第386章 ママの存在を感知する3

彼女がそう言うのを聞いて、ベッドの周りに集まっていた大人たちは再び緊張し始めた。「杏子、どこか具合が悪いの?」

突然、杏子の鼻から血が流れ出した。彼女は息を切らしながら言った。「お父さん、私...私はお母さんが見えるの。彼女はとても苦しんでいる、とても苦しくて、もう息ができないみたい」

杏子の言葉に卓田越彦は大きく驚いた。杏子は本当に何かを感知する能力があるのだろうか?

彼女と鈴木音夢は母娘だから、特別な感応があるのか?

ということは、音夢はきっとまだ生きている。

「杏子、あなた...お母さんがどの方向にいるか感じることができる?」

杏子は首を振った。「私はとても悲しい、でもお母さんがまだいることを知っているの、ただそれだけ」

谷口英樹は杏子の様子を見て、急いで彼女を横になるようにした。「杏子、緊張しないで、もう考えないで」

同時に、河津市立病院では、人工呼吸器から突然警報音が鳴り響いた。

唐橋哲也はモニターの数値を見て、血圧が下がり続けていることに気づき、大きく驚いた。「まずい、すぐに救命処置を!それから、祐助にすぐ病院に来るよう連絡して」

鈴木音夢は水に流されたとき、肺に感染症を起こしていた。

さらに大量出血もあり、病院に運ばれたときには、すでにしばらくショック状態だった。

彼女が今まで生きていることは、奇跡と言えるだろう。

豊田祐助は空港にいて、搭乗手続きを済ませたところだった。

彼は諦めることなく、彼女を救える方法なら何でも試してみたいと思っていた。

病院からの電話を見て、彼はすぐに出た。「もしもし...」

「豊田さん、患者の状態が急に悪化しました。唐橋先生がすぐに病院に来るようにと」

「何だって?すぐに戻る」

豊田祐助は大きく驚いた。彼女と一言も話さないまま、彼女がこのように去ってしまうなんてあり得ない。
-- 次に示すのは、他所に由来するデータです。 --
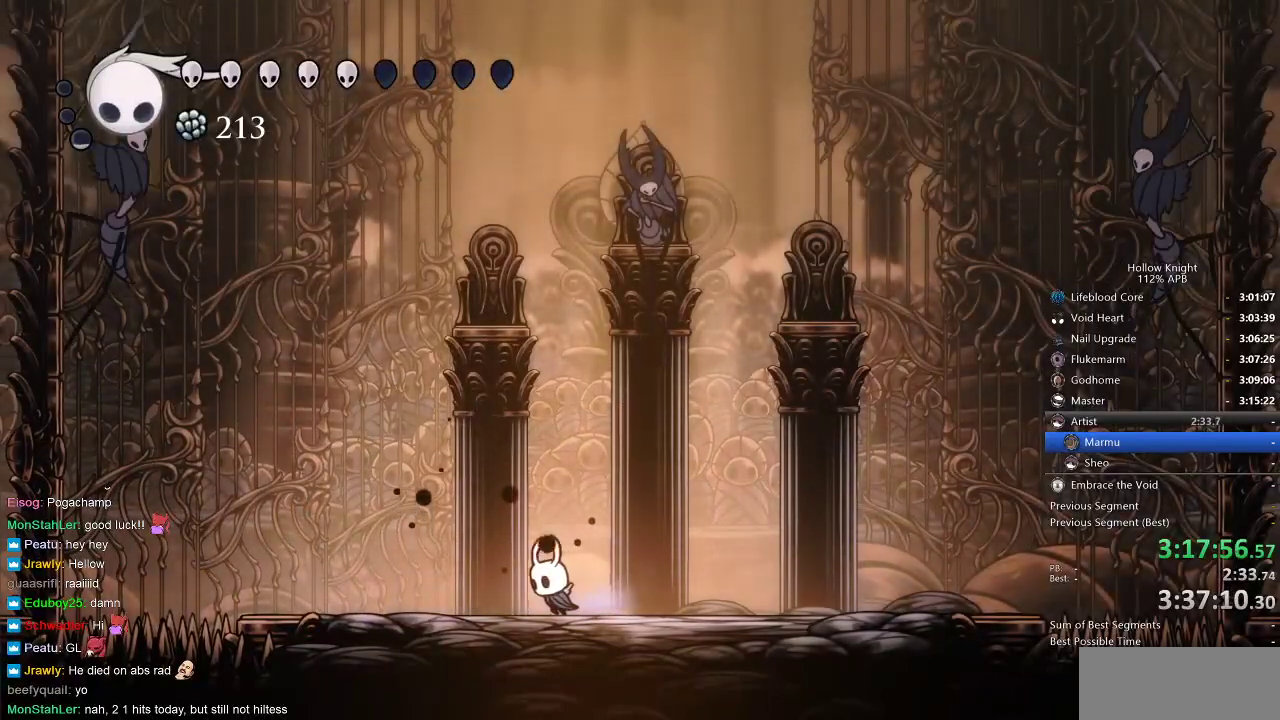
{"keys": [], "events": [[217, "dash", "down"], [317, "dash", "up"], [367, "left", "up"]]}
豊田祐助が急いで病院に着いたとき、救命処置はまだ終わっていなかった。

そのとき、一人の看護師が緊張した表情で中から出てきた。

豊田祐助は彼女を止めた。「中の状況はどうですか?患者は大丈夫ですか?」

「状態はあまり良くありません。血圧がずっと低いままです。唐橋先生が全力で治療中です。私は輸血用の血液を取りに行かなければなりません」

そう言うと、看護師は急いで立ち去った。